07 January 2013
I'm really not insane :)
I both 'liked' and shared this on facebook the other day, with the comment, "Ain't it the truth. :)" A friend of mine responded with the following insight: "Sanity is accepting the same results will occur but understanding the value in the process nevertheless."
Which reminds me of a funny story from awhile back. Like a good homemaker I had made some considerable strides in cleaning one day, and naturally, with three children in my home (one a toddler) the state of cleanliness lasted for less than five minutes. Just after my husband arrived home I looked at the disarray around me and growled, "Why do I even bother trying to clean this place!" And he growled back at me, "Well, some people appreciate what you do around here!" The contrast between the tone of his voice and what he actually said caught me off guard and I had to laugh. Score for my husband successfully switching my feelings of discouragement to feelings of effort acknowledged! :)
Back to what my friend said, regarding the 'value in the process': there's a lot of truth to that. Cleaning can be very therapeutic. Eight year-old me would be giving me a very skeptical look as a result of that statement, but it's true. Every time I clean I am aiming for the hoped-for end result (a clean, well-ordered home), but the process is good for me, too. Work is good for us, and anyone who says differently does not have your well-being in mind. I hope to start teaching my children to clean and clean well, soon.

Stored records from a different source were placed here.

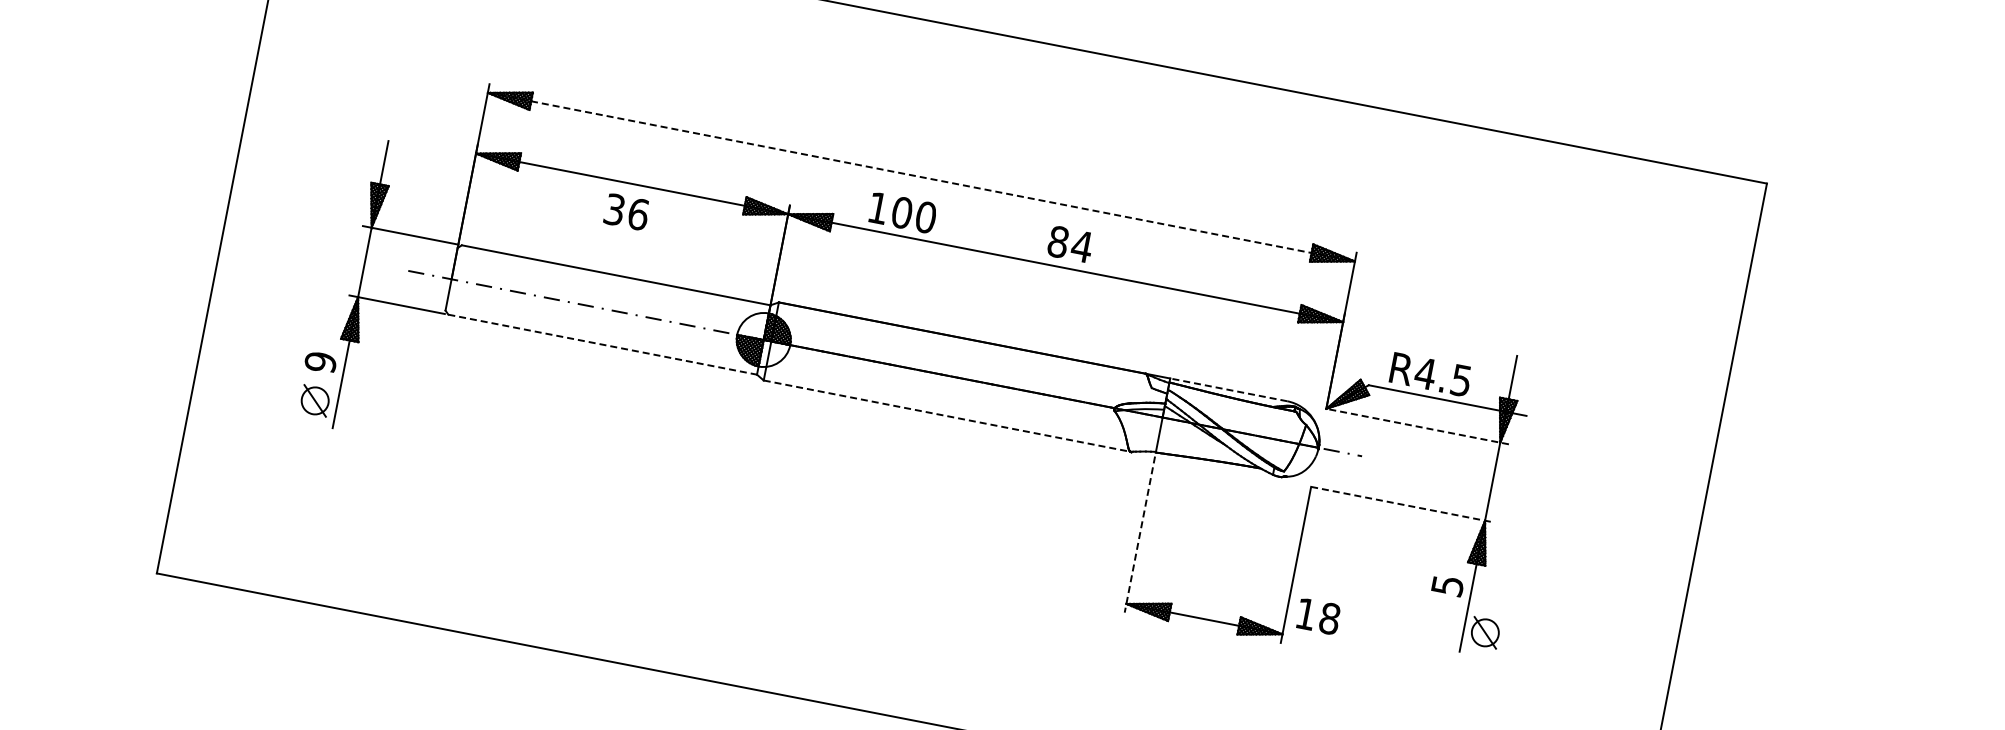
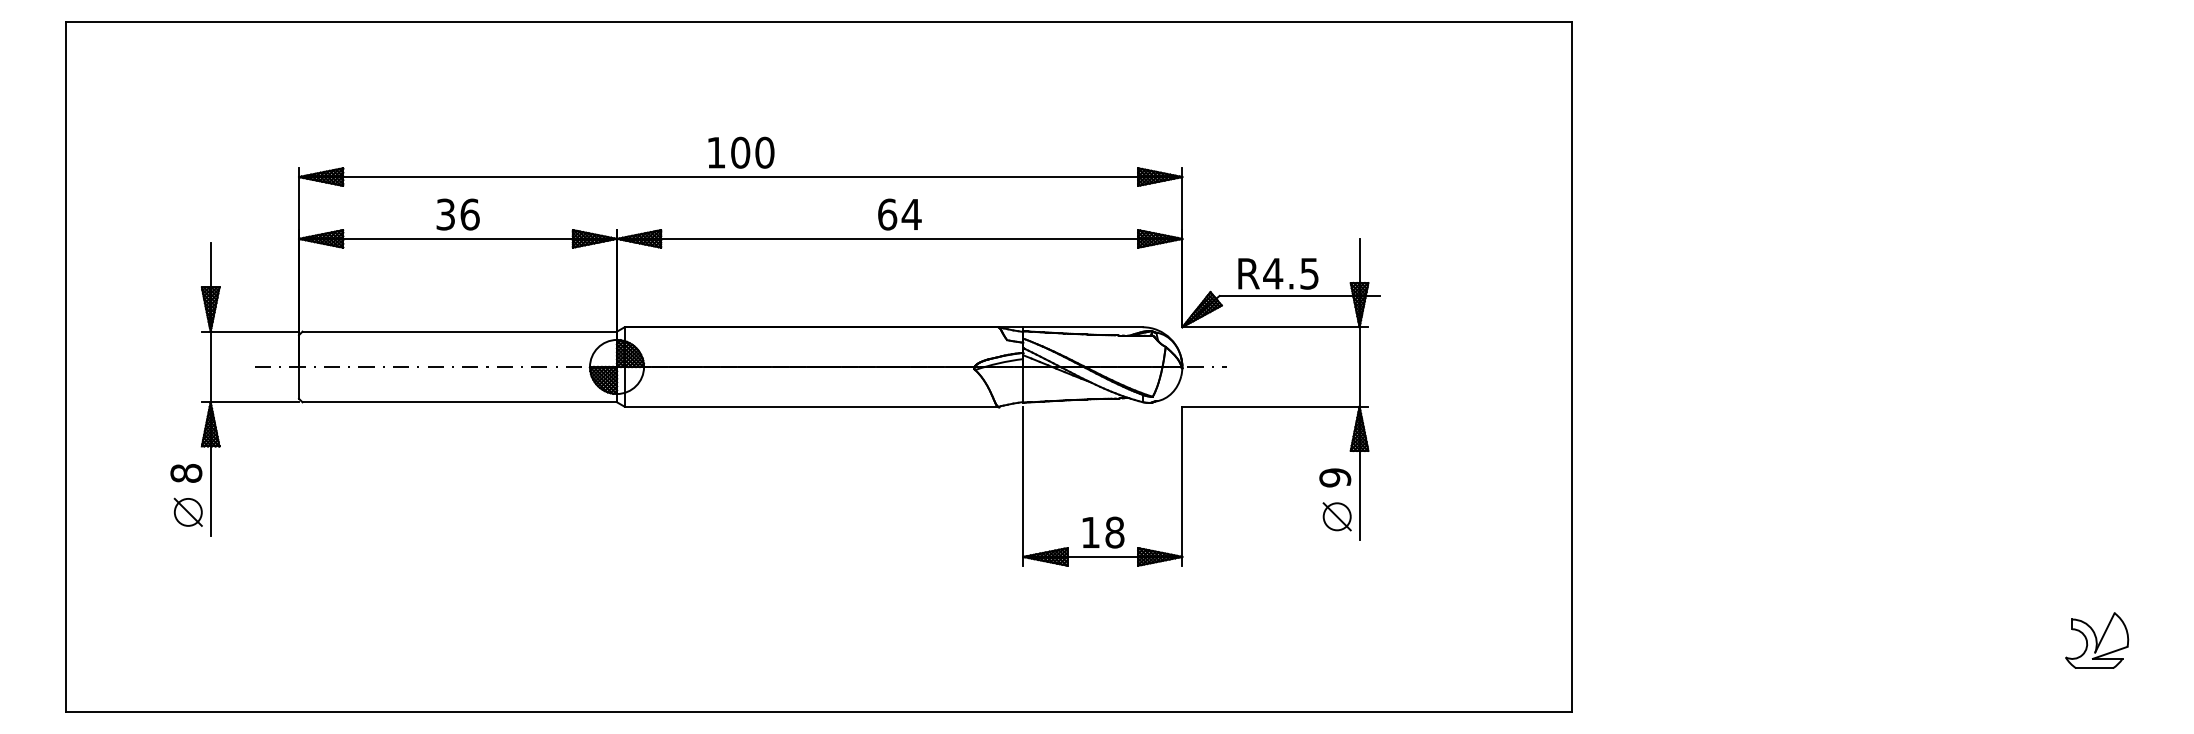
line: (921, 177) -> (740, 177), dashed -> solid
text: (626, 211) -> (457, 214), moved
text: (903, 212) -> (741, 152), moved
text: (1058, 241) -> (887, 214), 84 -> 64
line: (603, 344) -> (460, 402), dashed -> solid
text: (320, 362) -> (186, 473), 9 -> 8
line: (1229, 390) -> (1083, 327), dashed -> solid
line: (947, 415) -> (811, 406), dashed -> solid
line: (1416, 426) -> (1274, 327), dashed -> solid
line: (1402, 504) -> (1275, 406), dashed -> solid
line: (1139, 534) -> (1023, 486), dashed -> solid
text: (1447, 585) -> (1335, 477), 5 -> 9
text: (1318, 616) -> (1103, 532), moved
part: (1484, 632) -> (1336, 516), moved

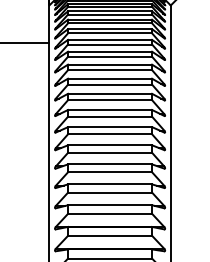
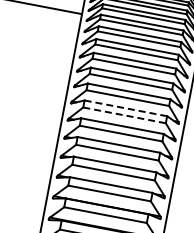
line: (109, 127) -> (125, 108), solid -> dashed
line: (109, 134) -> (123, 115), solid -> dashed

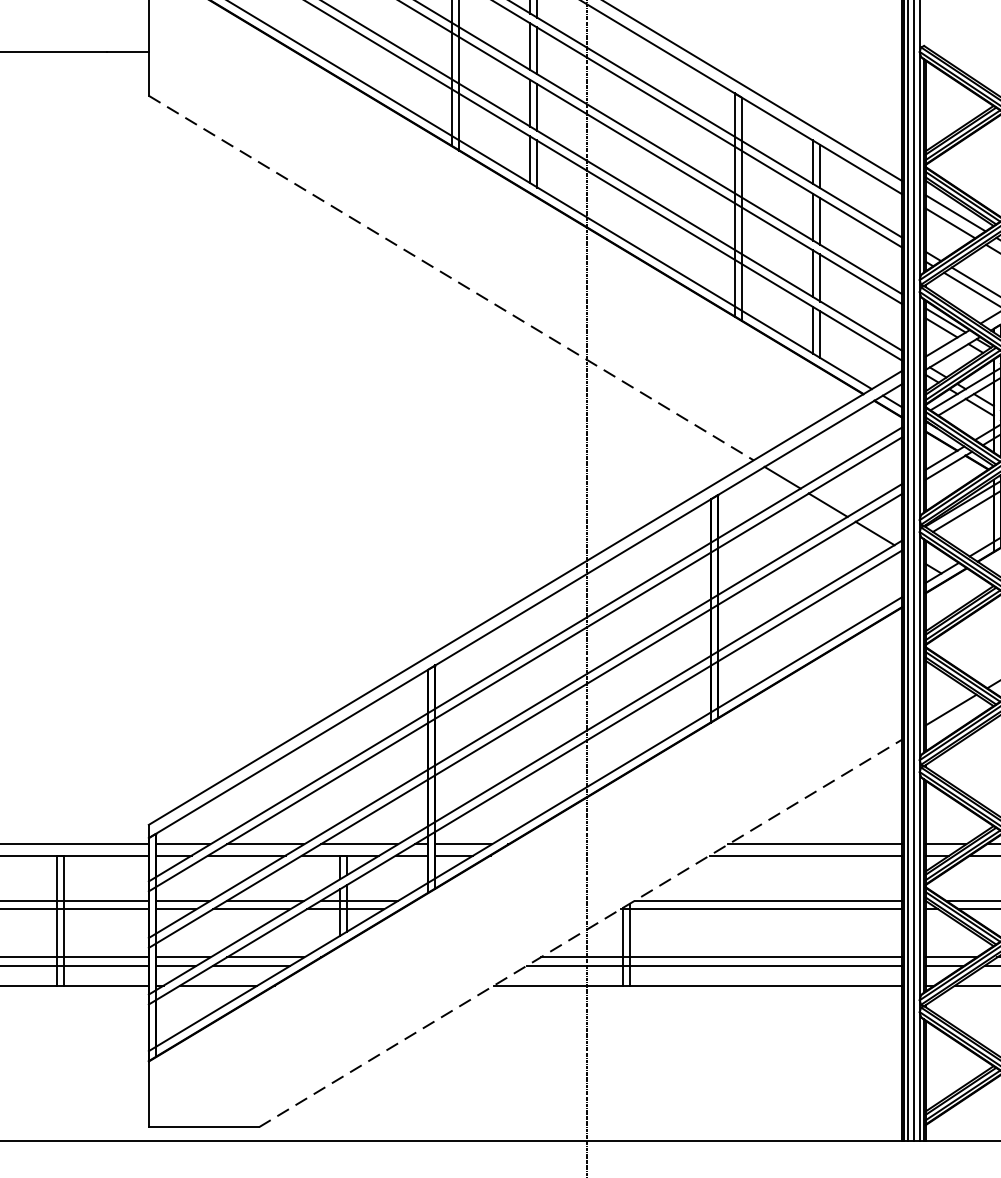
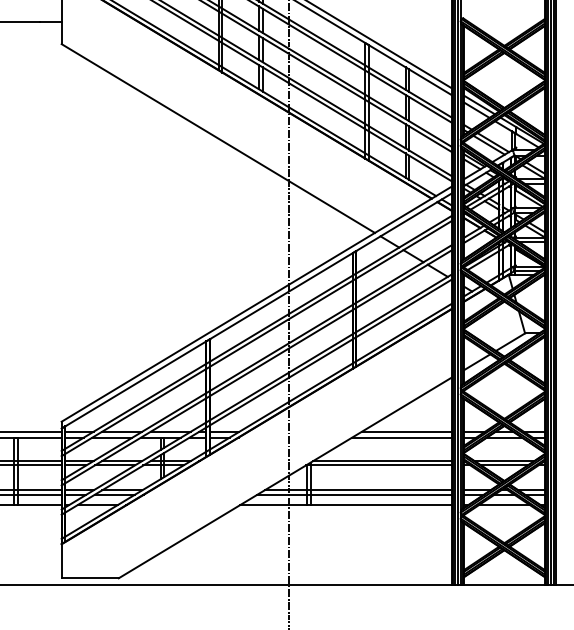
line: (451, 277) -> (218, 138), dashed -> solid
line: (581, 932) -> (285, 477), dashed -> solid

I am a homemaker (a.k.a. domestic goddess). An unenlightened mind might view the tasks of my role -- the cooking, cleaning, laundry, diapering, bathing, etc. -- as mundane. Indeed, there are times when I lose perspective and totally feel that they are. But all of these things are necessary in order to create what I want out of my house: a place where the spirit can dwell. One facet (one of the most important) of my role as a mother is to teach and nurture my children, and it's necessary to have the spirit with me and abiding in my home in order to do that in an inspired way. A dirty, disorderly home is not conducive to having the spirit . . . and that's why I do many of the same things over and over again in my home. I have rarely achieved the state of order and cleanliness that I desire all at once, but aiming for the ideal is best, even if it seems like it will never be reached.